SOURCE DOCUMENT:

%%

I knew it was 42 watts, but at the time I thought it would be fine since it was T5. But I ended up geting the SW because they were out of stock but I'm just gonna buy the freshwater bulb.


----------



## Chrisinator (Jun 5, 2008)

Yesterday, took a ride to the pet store. Came home with 8 Harlequin Rasboras, 2 Honey Gouramies and 1 CPO (for $8  Gonna get more CPOs later.

Pics:


----------



## BMueller777 (Feb 5, 2008)

Nice tank you got there... That red leafed plant is awesome, and let me tell you, it grows like a weed... I had one in a low light set up and within a matter of months the damn thing took up like 25%+ of the tank with leaves that were bigger then a dinner plate...

Do you have CO2 and ferts? (sorry if you mentioned it in earlier posts, I was initially just looking at the pics :icon_bigg


----------



## Chrisinator (Jun 5, 2008)

%%

Data entries:
%%

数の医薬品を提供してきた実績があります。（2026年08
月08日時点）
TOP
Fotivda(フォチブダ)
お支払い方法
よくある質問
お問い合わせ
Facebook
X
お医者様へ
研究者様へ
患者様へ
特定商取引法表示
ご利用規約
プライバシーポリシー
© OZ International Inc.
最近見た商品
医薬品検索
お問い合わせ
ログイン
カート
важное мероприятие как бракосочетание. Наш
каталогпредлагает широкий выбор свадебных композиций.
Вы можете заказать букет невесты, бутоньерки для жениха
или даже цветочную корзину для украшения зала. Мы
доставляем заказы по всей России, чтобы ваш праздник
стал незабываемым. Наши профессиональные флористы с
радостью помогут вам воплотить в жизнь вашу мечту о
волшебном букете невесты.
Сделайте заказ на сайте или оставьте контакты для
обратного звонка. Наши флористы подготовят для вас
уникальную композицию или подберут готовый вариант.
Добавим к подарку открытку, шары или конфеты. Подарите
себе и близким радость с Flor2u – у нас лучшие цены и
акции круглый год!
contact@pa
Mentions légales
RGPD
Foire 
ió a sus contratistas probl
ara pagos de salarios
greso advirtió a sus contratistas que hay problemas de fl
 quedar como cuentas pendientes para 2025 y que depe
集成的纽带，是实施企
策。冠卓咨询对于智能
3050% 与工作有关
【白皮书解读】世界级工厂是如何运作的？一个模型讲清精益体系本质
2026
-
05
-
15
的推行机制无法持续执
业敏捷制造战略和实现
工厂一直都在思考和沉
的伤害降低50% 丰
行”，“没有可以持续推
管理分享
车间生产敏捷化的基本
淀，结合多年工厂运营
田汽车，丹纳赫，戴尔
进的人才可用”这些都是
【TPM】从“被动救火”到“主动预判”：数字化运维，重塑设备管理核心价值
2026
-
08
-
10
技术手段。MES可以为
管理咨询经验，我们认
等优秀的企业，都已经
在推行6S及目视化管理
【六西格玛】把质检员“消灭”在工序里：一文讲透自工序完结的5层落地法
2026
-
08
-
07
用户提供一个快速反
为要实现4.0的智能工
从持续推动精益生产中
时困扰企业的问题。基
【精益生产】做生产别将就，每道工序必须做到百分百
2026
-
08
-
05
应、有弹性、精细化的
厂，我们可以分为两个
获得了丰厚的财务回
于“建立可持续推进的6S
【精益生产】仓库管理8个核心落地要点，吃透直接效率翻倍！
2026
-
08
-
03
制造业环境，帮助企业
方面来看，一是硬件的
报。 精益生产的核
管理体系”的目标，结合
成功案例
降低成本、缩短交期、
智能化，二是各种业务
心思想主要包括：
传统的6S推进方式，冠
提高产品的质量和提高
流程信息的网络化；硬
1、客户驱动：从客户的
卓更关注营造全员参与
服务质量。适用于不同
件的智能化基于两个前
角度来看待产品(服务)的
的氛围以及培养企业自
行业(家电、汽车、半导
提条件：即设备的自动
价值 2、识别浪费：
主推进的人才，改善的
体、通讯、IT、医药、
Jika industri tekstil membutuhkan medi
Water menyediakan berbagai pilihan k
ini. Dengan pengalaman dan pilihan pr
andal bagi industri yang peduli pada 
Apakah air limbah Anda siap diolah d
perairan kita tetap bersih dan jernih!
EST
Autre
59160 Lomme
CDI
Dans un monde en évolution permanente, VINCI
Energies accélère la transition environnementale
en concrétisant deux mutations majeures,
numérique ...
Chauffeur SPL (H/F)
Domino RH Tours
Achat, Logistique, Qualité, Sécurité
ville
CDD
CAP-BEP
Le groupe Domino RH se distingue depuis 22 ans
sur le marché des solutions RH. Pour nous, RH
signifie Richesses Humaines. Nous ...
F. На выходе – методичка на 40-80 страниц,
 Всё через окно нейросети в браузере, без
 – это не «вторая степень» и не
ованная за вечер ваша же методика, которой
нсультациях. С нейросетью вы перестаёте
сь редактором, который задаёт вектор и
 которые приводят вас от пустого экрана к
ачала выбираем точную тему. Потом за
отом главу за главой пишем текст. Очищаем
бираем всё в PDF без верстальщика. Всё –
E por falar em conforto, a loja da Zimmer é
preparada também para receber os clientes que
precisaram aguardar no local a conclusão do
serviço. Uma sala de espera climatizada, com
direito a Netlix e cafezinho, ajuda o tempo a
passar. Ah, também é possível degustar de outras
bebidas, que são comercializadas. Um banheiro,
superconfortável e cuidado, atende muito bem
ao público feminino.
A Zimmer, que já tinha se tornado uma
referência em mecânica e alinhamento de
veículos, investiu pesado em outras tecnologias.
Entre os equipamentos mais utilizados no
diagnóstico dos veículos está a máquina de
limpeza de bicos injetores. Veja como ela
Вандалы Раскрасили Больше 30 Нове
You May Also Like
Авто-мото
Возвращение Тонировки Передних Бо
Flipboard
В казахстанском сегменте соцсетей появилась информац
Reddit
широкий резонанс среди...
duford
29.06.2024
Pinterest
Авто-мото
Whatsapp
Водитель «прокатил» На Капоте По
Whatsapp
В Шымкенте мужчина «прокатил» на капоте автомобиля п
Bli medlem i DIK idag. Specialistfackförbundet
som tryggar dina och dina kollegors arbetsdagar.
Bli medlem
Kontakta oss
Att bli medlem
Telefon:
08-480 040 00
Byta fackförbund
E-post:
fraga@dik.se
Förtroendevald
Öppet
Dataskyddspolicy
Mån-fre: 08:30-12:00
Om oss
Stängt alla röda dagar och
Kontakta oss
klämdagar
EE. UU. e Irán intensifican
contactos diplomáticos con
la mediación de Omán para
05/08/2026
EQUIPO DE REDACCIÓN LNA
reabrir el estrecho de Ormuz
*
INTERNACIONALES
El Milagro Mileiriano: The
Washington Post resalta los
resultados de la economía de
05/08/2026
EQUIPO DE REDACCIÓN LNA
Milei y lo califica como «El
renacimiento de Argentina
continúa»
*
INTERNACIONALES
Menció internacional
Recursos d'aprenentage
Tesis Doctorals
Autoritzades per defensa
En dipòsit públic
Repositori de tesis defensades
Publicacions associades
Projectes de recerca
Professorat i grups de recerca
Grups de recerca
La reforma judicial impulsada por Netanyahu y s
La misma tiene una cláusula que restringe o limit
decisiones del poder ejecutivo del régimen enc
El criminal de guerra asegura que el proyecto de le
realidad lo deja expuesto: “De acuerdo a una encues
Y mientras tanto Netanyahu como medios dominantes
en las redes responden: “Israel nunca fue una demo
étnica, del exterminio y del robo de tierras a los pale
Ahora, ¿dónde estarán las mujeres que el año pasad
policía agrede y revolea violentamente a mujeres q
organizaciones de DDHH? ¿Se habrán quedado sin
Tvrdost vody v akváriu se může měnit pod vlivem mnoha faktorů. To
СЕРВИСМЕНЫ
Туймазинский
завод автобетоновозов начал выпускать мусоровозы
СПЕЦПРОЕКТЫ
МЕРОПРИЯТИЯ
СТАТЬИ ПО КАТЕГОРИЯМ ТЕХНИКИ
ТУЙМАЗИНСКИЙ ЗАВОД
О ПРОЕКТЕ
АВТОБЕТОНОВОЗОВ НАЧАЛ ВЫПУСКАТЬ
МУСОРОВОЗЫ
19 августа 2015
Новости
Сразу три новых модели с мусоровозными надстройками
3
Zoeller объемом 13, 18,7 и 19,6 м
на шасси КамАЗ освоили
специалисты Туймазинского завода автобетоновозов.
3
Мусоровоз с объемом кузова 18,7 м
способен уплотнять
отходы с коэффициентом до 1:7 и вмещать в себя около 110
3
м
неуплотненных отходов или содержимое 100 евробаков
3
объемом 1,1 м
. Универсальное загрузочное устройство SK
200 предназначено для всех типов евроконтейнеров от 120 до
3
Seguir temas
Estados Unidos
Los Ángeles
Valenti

%%

USING THE INFORMATION:
- 1) Answer these questions using the aquarium forum thread:
(a) What wattage did the first poster know the bulb was?
(b) How many Harlequin Rasboras did Chrisinator bring home from the pet store?
(c) How much of the tank did the red leafed plant take up in BMueller777's low light setup?
- 2) Edit the aquarium forum thread from "Yesterday, took a" up to and including "a dinner plate...", replacing "pet store" with "fish store".
- 3) Proceed with the aquarium forum thread from where it stops.

TASK RESULTS:
- 1)
(a) 42 watts
(b) 8
(c) Like 25%+ of the tank

- 2)
Yesterday, took a ride to the fish store. Came home with 8 Harlequin Rasboras, 2 Honey Gouramies and 1 CPO (for $8  Gonna get more CPOs later.

Pics:


----------



## BMueller777 (Feb 5, 2008)

Nice tank you got there... That red leafed plant is awesome, and let me tell you, it grows like a weed... I had one in a low light set up and within a matter of months the damn thing took up like 25%+ of the tank with leaves that were bigger then a dinner plate...

- 3)
BMueller777 said:


> Nice tank you got there... That red leafed plant is awesome, and let me tell you, it grows like a weed... I had one in a low light set up and within a matter of months the damn thing took up like 25%+ of the tank with leaves that were bigger then a dinner plate...
> 
> Do you have CO2 and ferts? (sorry if you mentioned it in earlier posts, I was initially just looking at the pics :icon_bigg


I have a DIY CO2, but nothing extreme. Saving up for a better set-up. Also, I don't dose ferts but wil start too as soon as I can get some Fluorish Excel.


----------



## Chrisinator (Jun 5, 2008)

I'm deciding which placement for my XP2 would be best with intakes and outputs. Any ideas?


----------



## BMueller777 (Feb 5, 2008)

Chrisinator said:


> I have a DIY CO2, but nothing extreme. Saving up for a better set-up. Also, I don't dose ferts but wil start too as soon as I can get some Fluorish Excel.


True, that looks great for just a DIY set up with no ferts



Chrisinator said:


> I'm deciding which placement for my XP2 would be best with intakes and outputs. Any ideas?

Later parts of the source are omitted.